Yakın, kellesini isteyin “Herkes gibi” olmayanların! Aydınlık, işte bu karanlıktan doğacaktır!
“Dünyada iki çeşit insan yaşar:
1. Anne karnından doğanlar.
2. Anne karnından doğmakla yetinmeyip
defalarca kendisinden doğanlar…” Berk Yüksel
Herkesin iyi-kötü, yarım-yamalak bir şeyleri öğrenmek istediği; ancak eşzamanlı olarak asla “öğretilmek” istemediği bir dünyada, yapılacak en doğru şey sadece ama sadece kendi yolunu paylaşmaktır.
İnsanlara onlar sormadan anlatırsanız ve bir de üstüne üstlük kişilik problemleri varsa “dikte ediyor, didaktik” derler. Yok, bilgiye aç değilse tavana dalıp rüyalar âlemine giderler.
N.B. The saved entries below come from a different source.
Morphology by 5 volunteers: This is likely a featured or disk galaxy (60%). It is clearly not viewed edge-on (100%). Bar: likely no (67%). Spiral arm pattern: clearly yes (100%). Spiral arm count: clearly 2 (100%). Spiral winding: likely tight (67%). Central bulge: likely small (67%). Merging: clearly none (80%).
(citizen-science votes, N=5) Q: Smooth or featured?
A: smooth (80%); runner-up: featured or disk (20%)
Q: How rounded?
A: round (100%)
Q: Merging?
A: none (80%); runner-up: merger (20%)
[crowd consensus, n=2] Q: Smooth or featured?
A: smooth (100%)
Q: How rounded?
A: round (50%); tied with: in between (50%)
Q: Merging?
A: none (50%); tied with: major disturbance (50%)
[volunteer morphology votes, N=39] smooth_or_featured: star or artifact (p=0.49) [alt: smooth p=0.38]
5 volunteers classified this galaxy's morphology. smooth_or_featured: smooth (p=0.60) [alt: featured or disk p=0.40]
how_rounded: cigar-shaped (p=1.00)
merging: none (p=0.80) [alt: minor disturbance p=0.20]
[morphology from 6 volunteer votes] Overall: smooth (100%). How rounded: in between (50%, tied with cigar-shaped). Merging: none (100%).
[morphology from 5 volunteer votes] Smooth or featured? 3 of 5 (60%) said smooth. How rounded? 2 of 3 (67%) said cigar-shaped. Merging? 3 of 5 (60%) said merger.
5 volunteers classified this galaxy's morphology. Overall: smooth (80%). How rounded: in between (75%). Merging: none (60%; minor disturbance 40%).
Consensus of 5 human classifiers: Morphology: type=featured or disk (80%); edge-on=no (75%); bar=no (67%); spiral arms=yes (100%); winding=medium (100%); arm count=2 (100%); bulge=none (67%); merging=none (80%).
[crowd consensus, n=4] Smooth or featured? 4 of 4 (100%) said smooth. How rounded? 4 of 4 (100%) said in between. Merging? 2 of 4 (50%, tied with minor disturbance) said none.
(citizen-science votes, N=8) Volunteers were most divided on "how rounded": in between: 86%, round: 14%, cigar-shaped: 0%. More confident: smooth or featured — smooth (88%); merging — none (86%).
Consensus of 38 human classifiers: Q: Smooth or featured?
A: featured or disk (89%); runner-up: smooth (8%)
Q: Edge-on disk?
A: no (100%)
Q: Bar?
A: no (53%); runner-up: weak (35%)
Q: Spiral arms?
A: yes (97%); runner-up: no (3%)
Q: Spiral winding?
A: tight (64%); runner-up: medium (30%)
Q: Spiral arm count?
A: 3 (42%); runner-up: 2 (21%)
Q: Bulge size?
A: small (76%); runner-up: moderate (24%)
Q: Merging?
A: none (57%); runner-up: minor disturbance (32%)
Yok, yolları onları farklı ihtiyaçlara sürükledi ise “bu adam da ne işlerle uğraşıyor” derler,
Olmadı, dayanamadın dar pencereye üç beş kelam ettin, kelimeler penceren geri seker ve “deli mi ne” derler,
Geniş kitlelere en değerli fikirlerini, düşüncelerini, yaşamdan çıkarımlarını paylaşırsın, anlamaz suratına tükürürler…
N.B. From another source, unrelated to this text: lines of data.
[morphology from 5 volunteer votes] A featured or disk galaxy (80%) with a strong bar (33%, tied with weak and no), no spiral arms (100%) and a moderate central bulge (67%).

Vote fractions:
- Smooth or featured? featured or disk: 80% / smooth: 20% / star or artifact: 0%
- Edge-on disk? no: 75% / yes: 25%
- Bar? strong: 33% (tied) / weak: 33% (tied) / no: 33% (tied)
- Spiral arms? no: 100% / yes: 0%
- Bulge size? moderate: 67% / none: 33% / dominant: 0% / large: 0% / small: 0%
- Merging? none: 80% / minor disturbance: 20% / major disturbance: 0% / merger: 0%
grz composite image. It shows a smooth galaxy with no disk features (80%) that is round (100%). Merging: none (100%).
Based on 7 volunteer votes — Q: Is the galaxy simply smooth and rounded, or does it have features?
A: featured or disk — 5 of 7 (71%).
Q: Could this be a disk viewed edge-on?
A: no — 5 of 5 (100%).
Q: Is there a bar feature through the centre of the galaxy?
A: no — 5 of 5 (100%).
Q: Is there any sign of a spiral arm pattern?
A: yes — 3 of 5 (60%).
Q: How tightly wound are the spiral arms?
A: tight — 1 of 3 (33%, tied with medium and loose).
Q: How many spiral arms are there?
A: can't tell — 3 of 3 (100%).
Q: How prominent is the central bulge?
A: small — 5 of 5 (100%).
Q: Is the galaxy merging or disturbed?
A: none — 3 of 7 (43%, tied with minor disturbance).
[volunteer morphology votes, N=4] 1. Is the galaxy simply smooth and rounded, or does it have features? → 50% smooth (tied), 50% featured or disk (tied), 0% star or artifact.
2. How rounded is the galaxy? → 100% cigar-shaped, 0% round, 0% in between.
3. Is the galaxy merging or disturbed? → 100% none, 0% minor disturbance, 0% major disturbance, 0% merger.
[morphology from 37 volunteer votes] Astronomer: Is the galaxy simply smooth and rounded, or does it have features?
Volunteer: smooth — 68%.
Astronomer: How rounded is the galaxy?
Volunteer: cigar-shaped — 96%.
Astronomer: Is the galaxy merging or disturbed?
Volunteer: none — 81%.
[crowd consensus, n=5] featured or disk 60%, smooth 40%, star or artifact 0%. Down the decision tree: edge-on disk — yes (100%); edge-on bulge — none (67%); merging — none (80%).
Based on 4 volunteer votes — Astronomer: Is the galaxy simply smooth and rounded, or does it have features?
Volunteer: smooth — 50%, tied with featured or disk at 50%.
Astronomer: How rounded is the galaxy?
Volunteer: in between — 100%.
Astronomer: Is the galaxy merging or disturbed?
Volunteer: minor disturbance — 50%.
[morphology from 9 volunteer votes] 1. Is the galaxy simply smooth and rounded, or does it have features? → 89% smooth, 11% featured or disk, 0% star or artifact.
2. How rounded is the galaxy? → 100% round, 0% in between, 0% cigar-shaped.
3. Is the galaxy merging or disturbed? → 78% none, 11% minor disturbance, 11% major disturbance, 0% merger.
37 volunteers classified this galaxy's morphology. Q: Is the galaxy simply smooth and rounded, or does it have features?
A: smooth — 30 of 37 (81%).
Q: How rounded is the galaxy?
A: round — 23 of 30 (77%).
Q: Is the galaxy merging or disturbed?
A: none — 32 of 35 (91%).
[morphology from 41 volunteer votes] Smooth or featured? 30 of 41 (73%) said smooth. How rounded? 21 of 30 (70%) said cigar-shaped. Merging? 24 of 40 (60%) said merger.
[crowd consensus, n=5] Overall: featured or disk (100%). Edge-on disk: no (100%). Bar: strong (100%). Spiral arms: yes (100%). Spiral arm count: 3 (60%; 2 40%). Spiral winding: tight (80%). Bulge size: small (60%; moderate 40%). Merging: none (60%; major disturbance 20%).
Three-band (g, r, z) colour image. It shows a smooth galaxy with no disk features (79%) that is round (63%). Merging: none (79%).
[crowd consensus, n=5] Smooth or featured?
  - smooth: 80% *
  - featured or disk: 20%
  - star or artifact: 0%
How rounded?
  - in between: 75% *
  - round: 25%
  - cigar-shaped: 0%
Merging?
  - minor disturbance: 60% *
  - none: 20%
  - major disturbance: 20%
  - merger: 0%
Bu sebepten bilmek, bulmak; soran ve arayan dışındakilere susmak gerek;
kulakların çınlasın üç kere yüce “Hermes “…
Hayat ağacından uzak, en önemlisi kendisinden uzak; kâinata yabancı insan olamayan insan. Bağlılıklarını bağımlılık yaparak kutsuyor…
Acınası halinden mutlu, alevler onu közlerken,
“Daha da, daha da” diyor “bakar görmez” insanımsı acıdan zevk alırken,
“Odunlar bedava” diye ateşi kendi odunları ile beslerken,
Aynadaki aksinde işlenmeden giden kütüğü, obruğu, kalası göremiyor ve kendi cehenneminde, büyük bir mutlulukla yanıyor “Herkes”;
bir damla, sadece bir damla bile bilgelik suyu istemeden…
“O güzel karanlığa nazikçe gitme,
Günün sonunda yaşlılık yanmalı ve kudurmalı,
Işığın ölümüne karşı öfke, öfke…” “Interstellar” filminden…
(şair Dylan Thomas tarafından ölmek üzere olan babası için yazdığı “O
Güzel Karanlığa Nazikçe Gitme” şiirinin ilk 3 mısrası)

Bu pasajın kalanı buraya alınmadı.